Se Poetarum Silva fosse un film sarebbe Strade Perdute – Lost Highway di David Lynch. Un noir moderno, costruito perfettamente sull’inconscio dei personaggi. Esattamente come chi scrive su Poetarum.
Se conoscete questo classico di Lynch, e provate a ripensare alla trama, (ma ce l’ha davvero una trama?), potreste chiedervi quale sia il nesso. Nessuno, se non gli intenti, le atmosfere, la mente.
Ci piace il mood, abbiamo accolto testi di persone che dicevano di venire da un luogo non pervenuto, forse alieno. Ci fidiamo, non tracciamo confini. Come la scena della telefonata durante il party.

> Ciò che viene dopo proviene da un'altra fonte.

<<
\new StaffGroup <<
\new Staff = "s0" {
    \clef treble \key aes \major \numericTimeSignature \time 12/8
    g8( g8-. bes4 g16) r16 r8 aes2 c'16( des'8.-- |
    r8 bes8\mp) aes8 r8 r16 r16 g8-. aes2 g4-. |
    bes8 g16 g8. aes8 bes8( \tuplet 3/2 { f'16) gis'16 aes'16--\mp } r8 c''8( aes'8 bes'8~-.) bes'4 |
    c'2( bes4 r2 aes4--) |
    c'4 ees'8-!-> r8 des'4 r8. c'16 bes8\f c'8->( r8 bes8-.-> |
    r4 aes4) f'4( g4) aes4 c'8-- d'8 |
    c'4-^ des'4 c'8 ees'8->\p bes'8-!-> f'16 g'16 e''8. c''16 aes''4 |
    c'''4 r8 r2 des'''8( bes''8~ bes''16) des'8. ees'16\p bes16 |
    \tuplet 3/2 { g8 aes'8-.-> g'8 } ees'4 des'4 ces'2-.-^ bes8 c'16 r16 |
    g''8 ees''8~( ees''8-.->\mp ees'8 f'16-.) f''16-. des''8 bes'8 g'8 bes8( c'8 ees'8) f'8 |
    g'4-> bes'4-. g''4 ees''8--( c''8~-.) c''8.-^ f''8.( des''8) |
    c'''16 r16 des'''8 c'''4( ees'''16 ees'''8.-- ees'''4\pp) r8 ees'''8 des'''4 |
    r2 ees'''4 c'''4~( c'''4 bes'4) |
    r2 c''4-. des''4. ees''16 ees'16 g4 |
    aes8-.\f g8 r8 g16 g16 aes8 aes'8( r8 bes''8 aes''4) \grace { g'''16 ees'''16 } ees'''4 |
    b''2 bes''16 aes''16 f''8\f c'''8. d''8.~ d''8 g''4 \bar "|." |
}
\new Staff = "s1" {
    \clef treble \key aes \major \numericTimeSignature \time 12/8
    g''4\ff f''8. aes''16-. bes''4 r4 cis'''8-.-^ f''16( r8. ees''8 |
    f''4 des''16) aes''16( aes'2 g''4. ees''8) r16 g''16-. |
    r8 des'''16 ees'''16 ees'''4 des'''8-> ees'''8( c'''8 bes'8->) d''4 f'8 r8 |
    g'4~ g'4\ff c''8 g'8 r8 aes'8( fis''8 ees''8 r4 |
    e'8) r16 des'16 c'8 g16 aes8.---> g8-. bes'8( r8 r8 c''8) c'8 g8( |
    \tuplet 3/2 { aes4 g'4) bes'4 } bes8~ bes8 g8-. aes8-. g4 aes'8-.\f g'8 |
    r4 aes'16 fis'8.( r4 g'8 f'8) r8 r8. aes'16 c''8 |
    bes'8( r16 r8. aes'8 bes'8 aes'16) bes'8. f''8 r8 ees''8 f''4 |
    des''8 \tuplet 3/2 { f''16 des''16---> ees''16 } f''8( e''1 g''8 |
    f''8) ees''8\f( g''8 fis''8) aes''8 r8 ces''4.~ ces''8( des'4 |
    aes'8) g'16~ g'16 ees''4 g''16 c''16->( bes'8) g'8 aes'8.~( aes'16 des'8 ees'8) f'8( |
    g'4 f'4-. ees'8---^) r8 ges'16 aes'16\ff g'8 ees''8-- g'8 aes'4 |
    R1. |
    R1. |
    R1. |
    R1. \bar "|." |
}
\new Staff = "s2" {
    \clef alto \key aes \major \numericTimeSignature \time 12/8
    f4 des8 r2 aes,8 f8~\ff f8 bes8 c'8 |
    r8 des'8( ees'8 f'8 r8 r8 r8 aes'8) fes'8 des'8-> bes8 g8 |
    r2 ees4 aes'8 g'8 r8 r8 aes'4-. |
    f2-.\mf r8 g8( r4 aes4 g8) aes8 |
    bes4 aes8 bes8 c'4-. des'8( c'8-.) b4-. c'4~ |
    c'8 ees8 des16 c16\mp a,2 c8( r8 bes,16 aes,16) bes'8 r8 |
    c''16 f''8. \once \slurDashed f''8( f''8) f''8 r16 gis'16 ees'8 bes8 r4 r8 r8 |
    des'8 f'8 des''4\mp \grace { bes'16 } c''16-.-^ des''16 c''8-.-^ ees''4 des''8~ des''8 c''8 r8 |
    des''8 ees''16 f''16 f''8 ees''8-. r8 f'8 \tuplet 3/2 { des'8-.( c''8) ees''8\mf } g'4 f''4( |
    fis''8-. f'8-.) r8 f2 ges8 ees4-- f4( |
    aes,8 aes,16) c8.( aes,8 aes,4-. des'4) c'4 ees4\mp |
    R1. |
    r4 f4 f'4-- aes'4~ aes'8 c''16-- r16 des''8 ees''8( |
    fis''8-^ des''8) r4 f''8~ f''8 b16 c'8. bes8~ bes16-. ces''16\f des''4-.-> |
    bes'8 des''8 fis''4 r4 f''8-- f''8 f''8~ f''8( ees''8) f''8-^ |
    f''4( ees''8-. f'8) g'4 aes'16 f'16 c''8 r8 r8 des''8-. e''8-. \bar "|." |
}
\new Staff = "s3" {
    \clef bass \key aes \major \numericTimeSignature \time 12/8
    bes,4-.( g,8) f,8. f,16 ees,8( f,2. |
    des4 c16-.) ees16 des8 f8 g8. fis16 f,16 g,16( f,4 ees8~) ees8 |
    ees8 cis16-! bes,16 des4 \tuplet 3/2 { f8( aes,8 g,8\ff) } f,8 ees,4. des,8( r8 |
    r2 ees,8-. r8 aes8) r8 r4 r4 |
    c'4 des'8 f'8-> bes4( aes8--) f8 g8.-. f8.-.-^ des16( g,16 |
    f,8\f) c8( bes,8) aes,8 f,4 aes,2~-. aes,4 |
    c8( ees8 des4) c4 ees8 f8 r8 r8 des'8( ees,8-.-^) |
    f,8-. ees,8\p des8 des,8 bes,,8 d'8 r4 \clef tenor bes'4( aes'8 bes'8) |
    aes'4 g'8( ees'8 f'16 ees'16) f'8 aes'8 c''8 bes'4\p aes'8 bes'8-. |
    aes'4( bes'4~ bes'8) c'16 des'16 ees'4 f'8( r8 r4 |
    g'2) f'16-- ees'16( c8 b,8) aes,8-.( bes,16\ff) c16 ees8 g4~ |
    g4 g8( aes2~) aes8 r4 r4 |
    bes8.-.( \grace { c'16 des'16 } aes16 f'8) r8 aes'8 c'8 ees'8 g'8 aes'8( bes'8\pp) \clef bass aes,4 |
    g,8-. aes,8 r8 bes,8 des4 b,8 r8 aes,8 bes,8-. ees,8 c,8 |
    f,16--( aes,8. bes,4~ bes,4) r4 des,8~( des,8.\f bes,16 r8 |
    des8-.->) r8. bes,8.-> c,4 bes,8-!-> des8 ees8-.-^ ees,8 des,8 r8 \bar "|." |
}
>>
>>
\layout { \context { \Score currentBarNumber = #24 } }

Le parole, su Poetarum Silva, come le immagini che Fred Madison, il protagonista fuori di senno, crede di vedere, sono come scatole cinesi, tutto è una vertigine del pensiero, tutto è surreale.

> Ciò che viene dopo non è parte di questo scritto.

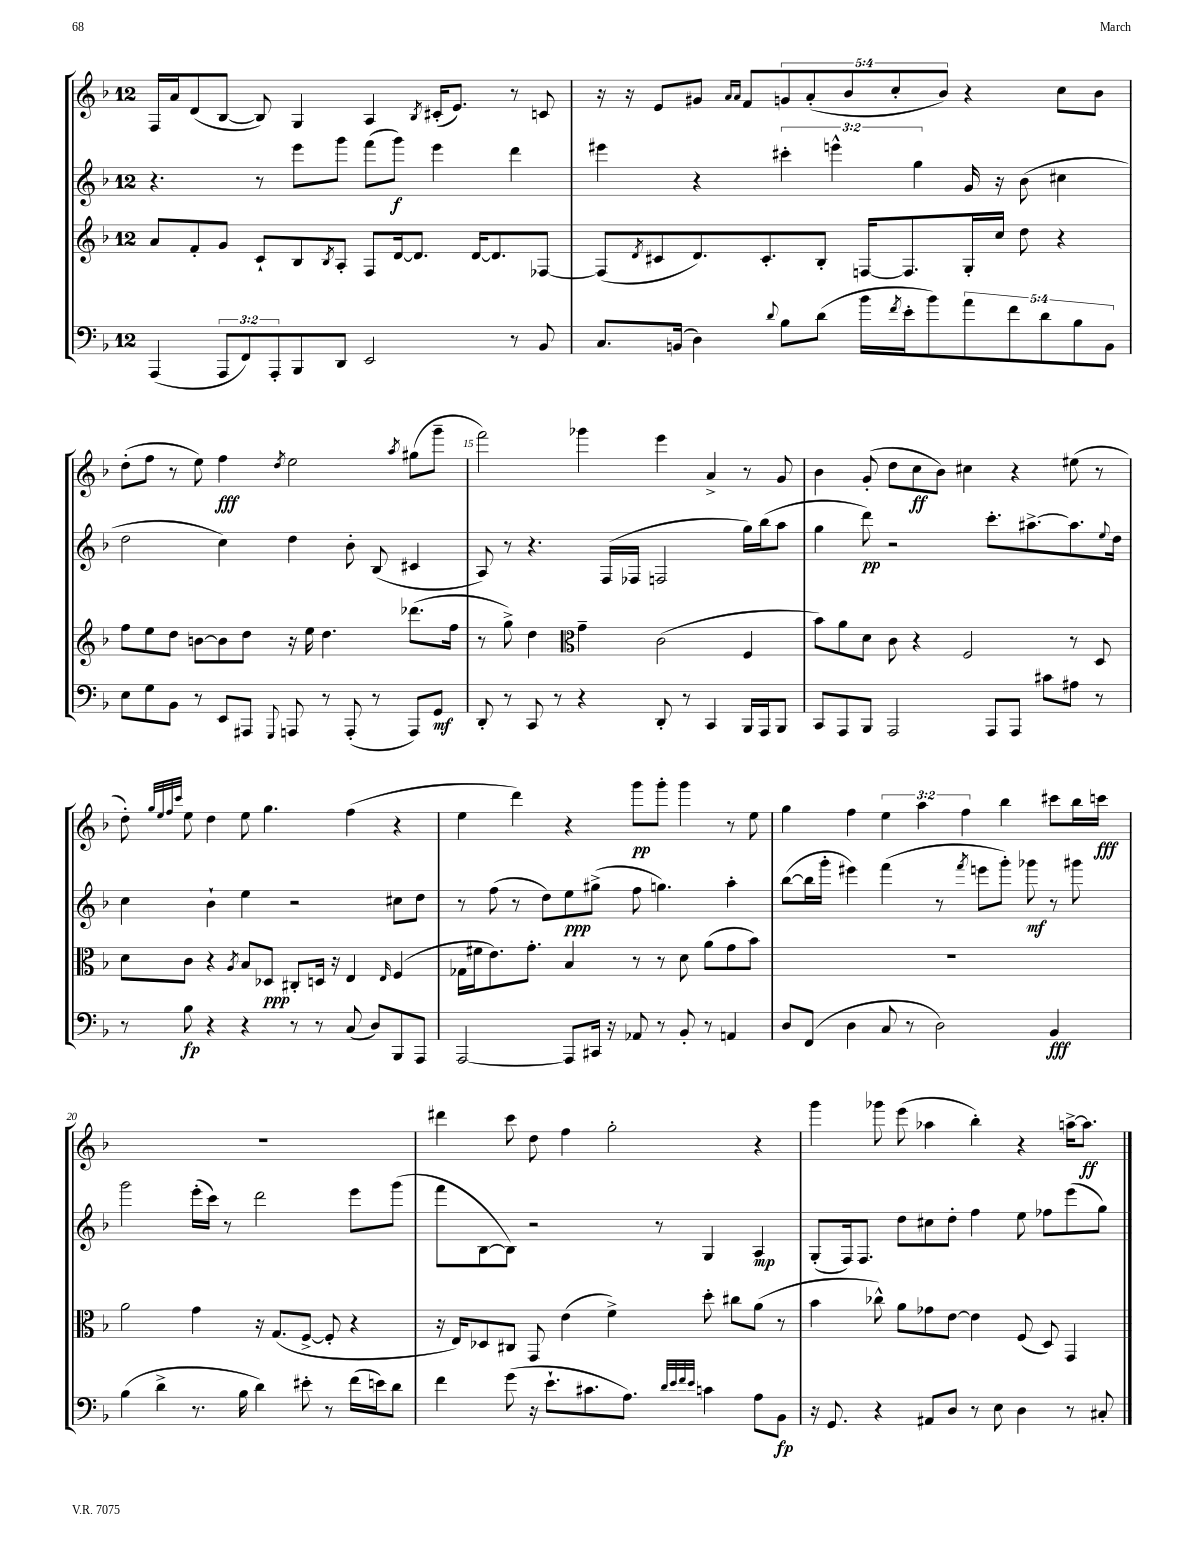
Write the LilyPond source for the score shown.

<<
\new StaffGroup <<
\new Staff = "s0" {
    \clef treble \key f \major \once \override Staff.TimeSignature.style = #'single-digit \time 12/8 \override Staff.TupletNumber.text = #tuplet-number::calc-fraction-text
    f16 a'16 d'8( bes8~ bes8) g4 a4 \acciaccatura { bes8 } cis'16-.( e'8.) r8 c'8 |
    r16 r16 e'8 gis'8 \grace { a'16 a'16 } f'8 \tuplet 5/4 { g'8 a'8-.( bes'8 c''8-. bes'8) } r4 c''8 bes'8 |
    d''8-.( f''8 r8 e''8) f''4\fff \acciaccatura { d''8 } e''2 \acciaccatura { a''8 } gis''8( g'''8-- |
    f'''2) ges'''4 e'''4 a'4-> r8 g'8 |
    bes'4 g'8-.( d''8 c''8\ff bes'8) cis''4 r4 eis''8( r8 |
    d''8-.) \grace { g''32 e''32 f''32 c'''32 } e''8 d''4 e''8 g''4. f''4( r4 |
    e''4 d'''4) r4 g'''8\pp g'''8-. g'''4 r8 e''8 |
    g''4 f''4 \tuplet 3/2 { e''4 a''4 f''4 } bes''4 cis'''8 bes''16 c'''16\fff |
    R1. |
    dis'''4 c'''8 d''8 f''4 g''2-. r4 |
    g'''4 ges'''8 e'''8( aes''4 bes''4-.) r4 a''16~-> a''8.\ff \bar "|." |
}
\new Staff = "s1" {
    \clef treble \key f \major \once \override Staff.TimeSignature.style = #'single-digit \time 12/8 \override Staff.TupletNumber.text = #tuplet-number::calc-fraction-text
    r4. r8 e'''8 g'''8 f'''8( g'''8\f) e'''4 d'''4 |
    eis'''4 r4 \tuplet 3/2 { cis'''4-. e'''4-^ g''4 } g'16 r16 bes'8( cis''4 |
    d''2 c''4) d''4 bes'8-. bes8( cis'4 |
    a8) r8 r4. f16( fes16 f2 g''16) bes''16( a''8 |
    g''4 d'''8\pp) r2 c'''8.-. ais''8.~-> ais''8. \appoggiatura { e''8 } d''16 |
    c''4 bes'4-! e''4 r2 cis''8 d''8 |
    r8 f''8( r8 d''8) e''8\ppp gis''8->( f''8 g''4.) a''4-. |
    bes''8~( bes''16 g'''16-. eis'''4) f'''4( r8 \acciaccatura { f'''8 } e'''8 g'''8-.) ges'''8\mf r8 gis'''8 |
    g'''2 e'''16-.( c'''16) r8 d'''2 e'''8 g'''8( |
    f'''8 bes8~ bes8) r2 r8 g4 a4\mp |
    g8-.( f16) f8. d''8 cis''8 d''8-. f''4 e''8 fes''8 e'''8( g''8) \bar "|." |
}
\new Staff = "s2" {
    \clef treble \key f \major \once \override Staff.TimeSignature.style = #'single-digit \time 12/8
    a'8 f'8-. g'8 c'8-! bes8 \acciaccatura { bes8 } a8-. f8 d'16~ d'8. d'16~ d'8. fes8~ |
    fes8( \acciaccatura { d'8 } cis'8 d'8.) cis'8.-. bes8-. f16~ f8. g16-. c''16 d''8 r4 |
    f''8 e''8 d''8 b'8~ b'8 d''8 r16 e''16 d''4. des'''8.( f''16 |
    r8 g''8->) d''4 \clef alto g'4-- c'2( f4 |
    bes'8) a'8 d'8 c'8 r4 f2 r8 d8 |
    d'8 c'8 r4 \acciaccatura { a8 } bes8 des8\ppp cis8-. d16 r16 e4 \grace { e16 } f4( |
    ges16 fis'16 e'8.) g'8.-. bes4 r8 r8 d'8 a'8( g'8 bes'8) |
    R1. |
    a'2 g'4 r16 g8.( f8~-> f8-. r4 |
    r16 e16) des8 cis8 g,8 e'4( f'4->) d''8-. cis''8 a'8( r8 |
    bes'4 ces''8-^) a'8 ges'8 e'8~ e'4 f8( d8) g,4 \bar "|." |
}
\new Staff = "s3" {
    \clef bass \key f \major \once \override Staff.TimeSignature.style = #'single-digit \time 12/8 \override Staff.TupletNumber.text = #tuplet-number::calc-fraction-text
    a,,4( \tuplet 3/2 { a,,8 f,8) a,,8-. } bes,,8 d,8 e,2 r8 bes,8 |
    c8. b,16( d4) \appoggiatura { d'8 } bes8 d'8( bes'16 \acciaccatura { f'8 } e'16-. bes'8) \tuplet 5/4 { a'8 f'8 d'8 bes8 b,8 } |
    e8 g8 bes,8 r8 e,8 ais,,8 \appoggiatura { g,,8 } a,,8 r8 a,,8-.( r8 a,,8) g,8\mf |
    d,8-. r8 c,8 r8 r4 d,8-. r8 c,4 bes,,16 a,,16 bes,,8 |
    c,8 a,,8 bes,,8 a,,2 a,,8 a,,8 cis'8 ais8 r8 |
    r8 bes8\fp r4 r4 r8 r8 c8( d8) bes,,8 a,,8 |
    a,,2~ a,,8 cis,16 r16 aes,8 r8 bes,8-. r8 a,4 |
    d8 f,8( d4 c8 r8 d2) bes,4\fff |
    bes4( d'4-> r8. bes16 d'4) eis'8-. r8 f'16( e'16) d'8 |
    f'4 g'8( r16 e'8.-! cis'8. a8.) \grace { d'32 e'32 f'32 e'32 } c'4 a8 bes,8\fp |
    r16 g,8. r4 ais,8 d8 r8 e8 d4 r8 cis8-. \bar "|." |
}
>>
>>
\layout { \context { \Score currentBarNumber = #12 \override BarNumber.break-visibility = ##(#f #t #t) barNumberVisibility = #(every-nth-bar-number-visible 5) } }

Ogni vicenda ha più versioni, più verità, più bugie, più io, le narrazioni sono doppie, non c’è un filone, c’è l’estro. Uno spazio etereo fra realtà e immaginazione (lì vale tutto per noi).
Ci sono storie, poesie, racconti, critiche, autrici e autori che non vivono di un’unica interpretazione.

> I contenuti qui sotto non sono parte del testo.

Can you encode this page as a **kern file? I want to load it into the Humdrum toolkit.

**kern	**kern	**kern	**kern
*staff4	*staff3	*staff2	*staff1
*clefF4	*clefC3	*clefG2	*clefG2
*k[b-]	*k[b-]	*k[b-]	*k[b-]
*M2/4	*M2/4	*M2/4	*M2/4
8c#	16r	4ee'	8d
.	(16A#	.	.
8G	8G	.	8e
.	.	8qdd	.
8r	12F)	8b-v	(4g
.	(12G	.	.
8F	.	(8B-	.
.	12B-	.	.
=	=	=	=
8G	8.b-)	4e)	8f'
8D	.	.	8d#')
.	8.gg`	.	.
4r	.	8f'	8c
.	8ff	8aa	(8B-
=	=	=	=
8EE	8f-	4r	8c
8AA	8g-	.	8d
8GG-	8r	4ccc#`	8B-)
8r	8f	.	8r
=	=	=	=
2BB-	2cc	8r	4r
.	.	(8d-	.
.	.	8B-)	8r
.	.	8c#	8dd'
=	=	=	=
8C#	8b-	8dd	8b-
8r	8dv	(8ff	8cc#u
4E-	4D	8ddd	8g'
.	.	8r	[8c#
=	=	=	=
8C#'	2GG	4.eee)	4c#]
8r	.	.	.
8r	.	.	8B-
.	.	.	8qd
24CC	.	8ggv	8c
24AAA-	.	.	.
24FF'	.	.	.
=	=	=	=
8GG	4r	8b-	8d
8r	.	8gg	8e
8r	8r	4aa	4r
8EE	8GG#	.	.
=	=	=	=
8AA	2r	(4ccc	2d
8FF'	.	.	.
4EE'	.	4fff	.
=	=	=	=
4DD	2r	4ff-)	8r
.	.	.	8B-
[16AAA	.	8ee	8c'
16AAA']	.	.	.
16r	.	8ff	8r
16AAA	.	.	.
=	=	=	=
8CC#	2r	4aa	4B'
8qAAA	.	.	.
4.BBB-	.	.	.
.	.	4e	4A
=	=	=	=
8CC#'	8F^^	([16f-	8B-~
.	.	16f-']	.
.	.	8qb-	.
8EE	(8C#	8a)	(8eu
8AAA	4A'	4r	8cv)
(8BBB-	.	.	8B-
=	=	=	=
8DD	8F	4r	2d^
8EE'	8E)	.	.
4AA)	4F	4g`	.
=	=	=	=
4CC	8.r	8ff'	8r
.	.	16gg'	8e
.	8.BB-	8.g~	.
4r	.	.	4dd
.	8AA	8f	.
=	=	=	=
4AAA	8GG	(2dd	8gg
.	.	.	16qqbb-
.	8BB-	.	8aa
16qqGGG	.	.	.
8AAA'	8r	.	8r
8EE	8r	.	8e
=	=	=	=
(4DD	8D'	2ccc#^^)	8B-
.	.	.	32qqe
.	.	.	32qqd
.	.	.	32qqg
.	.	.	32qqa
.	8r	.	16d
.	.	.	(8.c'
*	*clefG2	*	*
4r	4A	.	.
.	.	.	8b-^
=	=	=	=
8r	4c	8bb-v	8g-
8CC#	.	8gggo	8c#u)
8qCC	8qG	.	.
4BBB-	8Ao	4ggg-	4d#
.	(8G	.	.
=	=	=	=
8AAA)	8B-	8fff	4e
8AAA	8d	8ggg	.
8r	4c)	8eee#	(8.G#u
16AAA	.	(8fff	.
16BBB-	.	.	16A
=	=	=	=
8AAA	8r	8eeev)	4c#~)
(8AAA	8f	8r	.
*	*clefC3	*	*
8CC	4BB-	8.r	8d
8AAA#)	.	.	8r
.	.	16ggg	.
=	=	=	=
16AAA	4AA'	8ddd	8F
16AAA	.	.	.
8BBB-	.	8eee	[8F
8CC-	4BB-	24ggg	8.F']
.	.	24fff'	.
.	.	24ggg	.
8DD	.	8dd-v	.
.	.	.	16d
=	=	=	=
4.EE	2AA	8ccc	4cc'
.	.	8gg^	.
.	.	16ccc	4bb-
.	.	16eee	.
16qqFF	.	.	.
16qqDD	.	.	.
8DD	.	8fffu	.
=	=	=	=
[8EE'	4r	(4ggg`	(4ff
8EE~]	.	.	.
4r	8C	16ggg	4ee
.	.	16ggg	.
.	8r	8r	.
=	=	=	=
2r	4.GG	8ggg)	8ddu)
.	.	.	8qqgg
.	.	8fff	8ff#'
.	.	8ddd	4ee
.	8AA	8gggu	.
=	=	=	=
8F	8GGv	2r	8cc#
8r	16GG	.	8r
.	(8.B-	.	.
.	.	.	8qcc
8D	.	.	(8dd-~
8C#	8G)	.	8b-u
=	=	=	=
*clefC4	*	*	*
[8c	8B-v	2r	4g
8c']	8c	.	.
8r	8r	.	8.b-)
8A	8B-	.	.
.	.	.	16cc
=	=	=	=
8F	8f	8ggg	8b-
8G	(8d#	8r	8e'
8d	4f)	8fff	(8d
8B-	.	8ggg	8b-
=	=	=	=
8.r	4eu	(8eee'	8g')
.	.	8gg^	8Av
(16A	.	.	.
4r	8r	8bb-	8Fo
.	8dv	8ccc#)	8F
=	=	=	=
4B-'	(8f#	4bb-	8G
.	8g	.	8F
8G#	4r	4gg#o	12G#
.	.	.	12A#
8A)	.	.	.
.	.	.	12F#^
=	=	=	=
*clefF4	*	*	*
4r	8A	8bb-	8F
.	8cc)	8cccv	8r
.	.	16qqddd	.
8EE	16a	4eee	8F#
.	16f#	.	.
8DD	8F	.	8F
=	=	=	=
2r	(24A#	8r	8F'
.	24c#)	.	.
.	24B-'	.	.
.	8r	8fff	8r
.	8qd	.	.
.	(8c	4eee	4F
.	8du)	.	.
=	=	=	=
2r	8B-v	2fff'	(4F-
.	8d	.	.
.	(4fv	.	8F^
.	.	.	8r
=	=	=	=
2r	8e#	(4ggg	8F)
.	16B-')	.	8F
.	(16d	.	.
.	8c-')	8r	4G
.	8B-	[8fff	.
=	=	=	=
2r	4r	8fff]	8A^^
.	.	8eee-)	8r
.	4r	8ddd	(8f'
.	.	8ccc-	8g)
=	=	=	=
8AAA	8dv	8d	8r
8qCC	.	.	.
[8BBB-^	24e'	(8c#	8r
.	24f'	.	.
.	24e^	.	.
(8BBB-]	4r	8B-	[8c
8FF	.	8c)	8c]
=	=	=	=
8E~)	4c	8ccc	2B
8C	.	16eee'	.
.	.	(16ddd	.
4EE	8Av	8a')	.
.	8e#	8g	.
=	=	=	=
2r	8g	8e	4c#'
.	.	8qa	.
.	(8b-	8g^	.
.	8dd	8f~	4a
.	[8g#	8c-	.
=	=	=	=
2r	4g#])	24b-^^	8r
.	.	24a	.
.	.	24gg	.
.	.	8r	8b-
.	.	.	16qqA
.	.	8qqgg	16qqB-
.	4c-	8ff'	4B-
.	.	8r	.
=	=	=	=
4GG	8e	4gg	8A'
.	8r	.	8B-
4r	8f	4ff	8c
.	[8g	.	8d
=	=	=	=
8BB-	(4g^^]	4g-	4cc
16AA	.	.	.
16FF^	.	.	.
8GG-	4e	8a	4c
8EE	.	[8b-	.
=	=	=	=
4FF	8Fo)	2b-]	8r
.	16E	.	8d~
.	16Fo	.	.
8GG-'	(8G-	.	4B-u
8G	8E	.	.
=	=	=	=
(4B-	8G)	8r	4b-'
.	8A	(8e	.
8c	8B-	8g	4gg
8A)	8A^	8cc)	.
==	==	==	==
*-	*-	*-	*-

Che non la vogliono e non la cercano, un’unica interpretazione. Esattamente come Lynch nella sua pellicola.
Notare bene: nessuno fa la fine Renée qui, ma sappiamo perfettamente che la scrittura può essere fatale come Alice, fatale come un’arma, come un killer, come l’ego. Nessuna censura.
E quindi? Chissà. Un po’ come il finale senza un vero finale di Lost Highway.